Custodians and financial services firms hold cryptocurrency on behalf of institutional investors and offer trading, lending, and settlement services. Exchanges let you convert cryptocurrency to fiat currency and back.
Wallet and payment companies build the user-facing software that makes blockchain accessible to ordinary people. These range from consumer apps to enterprise software.
Semiconductor equipment makers and cloud infrastructure providers benefit from the hardware demands of the blockchain world without necessarily identifying as crypto companies.
How NODE is constructed
NODE attempts to capture this ecosystem by holding companies with meaningful revenue or growth exposure to blockchain activity. The index is curated — not every tech company counts, only those with meaningful blockchain or cryptocurrency business. VanEck updates the composition periodically as the ecosystem changes.

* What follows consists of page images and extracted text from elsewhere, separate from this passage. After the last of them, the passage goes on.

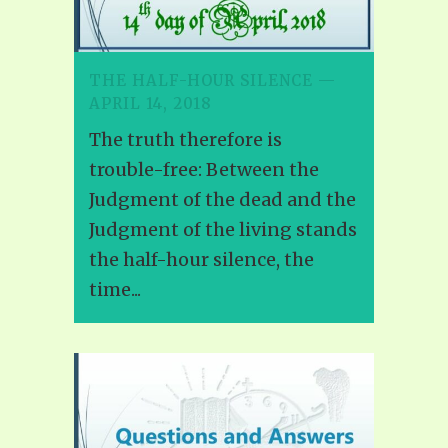
THE HALF-HOUR SILENCE —
APRIL 14, 2018
The truth therefore is
trouble-free: Between the
Judgment of the dead and the
Judgment of the living stands
the half-hour silence, the
time...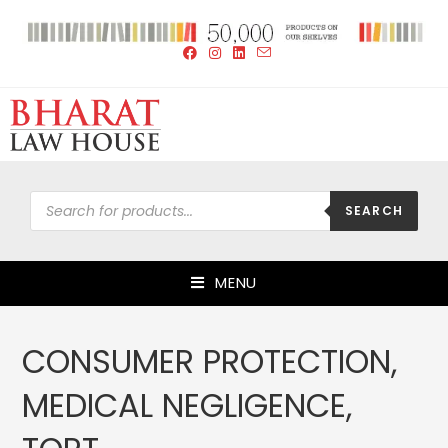
SEARCH
MENU
CONSUMER PROTECTION,
MEDICAL NEGLIGENCE,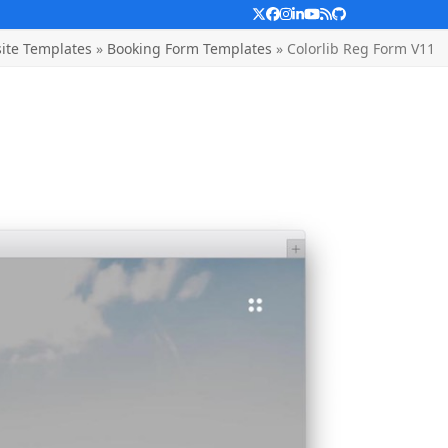
Twitter
Facebook
Instagram
LinkedIn
YouTube
RSS
Github
ite Templates
»
Booking Form Templates
»
Colorlib Reg Form V11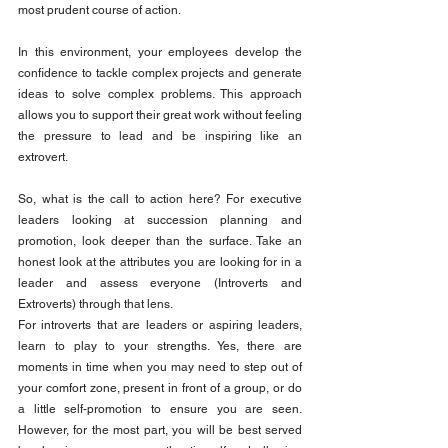
most prudent course of action.
In this environment, your employees develop the 
confidence to tackle complex projects and generate 
ideas to solve complex problems. This approach 
allows you to support their great work without feeling 
the pressure to lead and be inspiring like an 
extrovert.
So, what is the call to action here? For executive 
leaders looking at succession planning and 
promotion, look deeper than the surface. Take an 
honest look at the attributes you are looking for in a 
leader and assess everyone (Introverts and 
Extroverts) through that lens.
For introverts that are leaders or aspiring leaders, 
learn to play to your strengths. Yes, there are 
moments in time when you may need to step out of 
your comfort zone, present in front of a group, or do 
a little self-promotion to ensure you are seen. 
However, for the most part, you will be best served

The fund is diversified across geographies and company sizes. A typical holding might be a US semiconductor company with significant mining-related revenue, an international software firm building blockchain tools, or a fintech company with a cryptocurrency trading desk. The largest positions tend to be mega-cap tech companies (those with blockchain segments) or dedicated crypto infrastructure firms.

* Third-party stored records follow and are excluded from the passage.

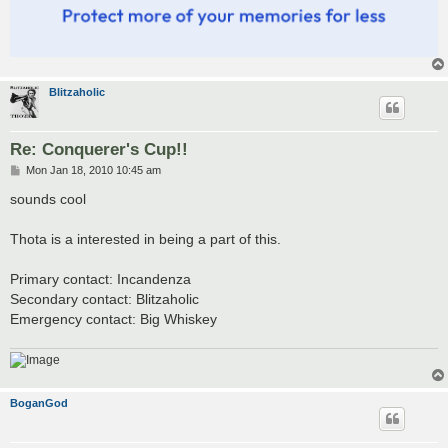
Blitzaholic
Re: Conquerer's Cup!!
P
Mon Jan 18, 2010 10:45 am
o
s
sounds cool
t
Thota is a interested in being a part of this.
Primary contact: Incandenza
Secondary contact: Blitzaholic
Emergency contact: Big Whiskey
BoganGod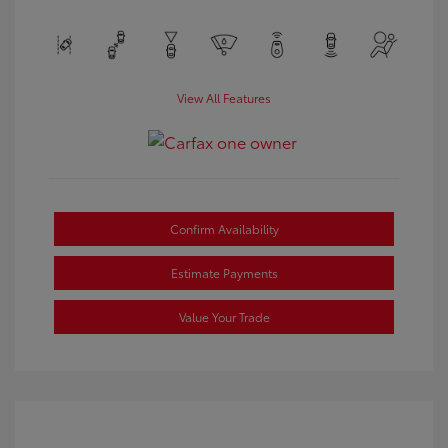
View All Features
Confirm Availability
Estimate Payments
Value Your Trade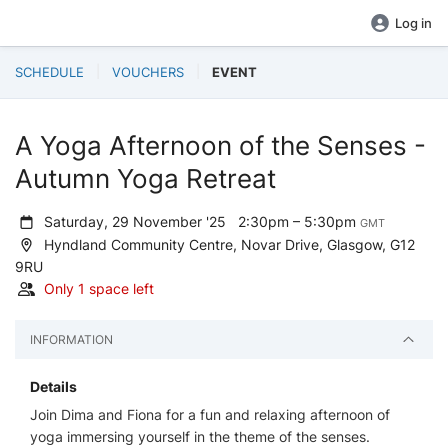
Log in
SCHEDULE
VOUCHERS
EVENT
A Yoga Afternoon of the Senses -
Autumn Yoga Retreat
Saturday, 29 November '25
2:30pm – 5:30pm
GMT
Hyndland Community Centre, Novar Drive, Glasgow, G12
9RU
Only 1 space left
INFORMATION
Details
Join Dima and Fiona for a fun and relaxing afternoon of
yoga immersing yourself in the theme of the senses.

The risks and dependencies
NODE is not a cryptocurrency fund, but it is tightly correlated with cryptocurrency prices. When Bitcoin and Ethereum boom, demand for mining hardware rises, validator services are more profitable, and exchange volumes surge — lifting all the companies NODE holds. When crypto crashes, the opposite happens: mining becomes unprofitable, people stop trading, and equipment demand collapses.
This means NODE is a leveraged bet on blockchain adoption and cryptocurrency value. It magnifies the crypto cycle. In the worst downturn, some of these companies — particularly small specialized miners and infrastructure providers — can fail entirely.

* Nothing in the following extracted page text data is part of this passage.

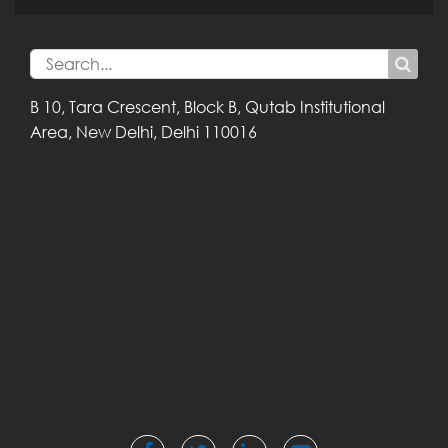
B 10, Tara Crescent,
Block B, Qutab
Institutional
Area,
New Delhi, Delhi
110016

Additionally, many NODE holdings operate in a regulatory gray zone. Cryptocurrency regulation is still being written in most countries, and adverse rules could hit profitability sharply. A major exchange could be shut down or forced to divest assets. Mining could become heavily taxed or restricted. These regulatory risks are real and material.
The fund also concentrates on a narrower economic theme than traditional ETFs. It is a sector bet, not a market bet. It works when blockchain is in favour and can lag significantly when the market favors other growth sectors.
Costs and structure
NODE carries an expense ratio reflecting active management and the cost of maintaining a curated index of blockchain-exposed companies. The fund is traded on an exchange and is reasonably liquid. Because it tracks a relatively small thematic universe of companies, the bid-ask spread can be wider than the largest, most liquid ETFs.
Tax considerations
NODE is generally held in taxable accounts but can sit in retirement accounts. Distributions are typically capital gains from index turnover, so long-term holding is preferable. However, the theme itself is volatile, and many investors trade NODE tactically rather than hold it permanently.
Research and due diligence
An investor interested in NODE should read VanEck’s index methodology — what exactly defines a company as sufficiently exposed to the onchain economy — and review the current holdings list. Understanding that this is a thematic bet, not a diversified market bet, is crucial. NODE is useful for someone who believes blockchain adoption will accelerate and wants exposure to the legitimate businesses profiting from it, but it is not appropriate for investors seeking broad, diversified market exposure.
Monitoring blockchain metrics — total value locked in decentralized finance, active addresses, transaction volumes, mining profitability — gives context for how NODE’s underlying ecosystem is evolving. When those metrics boom, NODE typically outperforms. When they contract, it can fall sharply.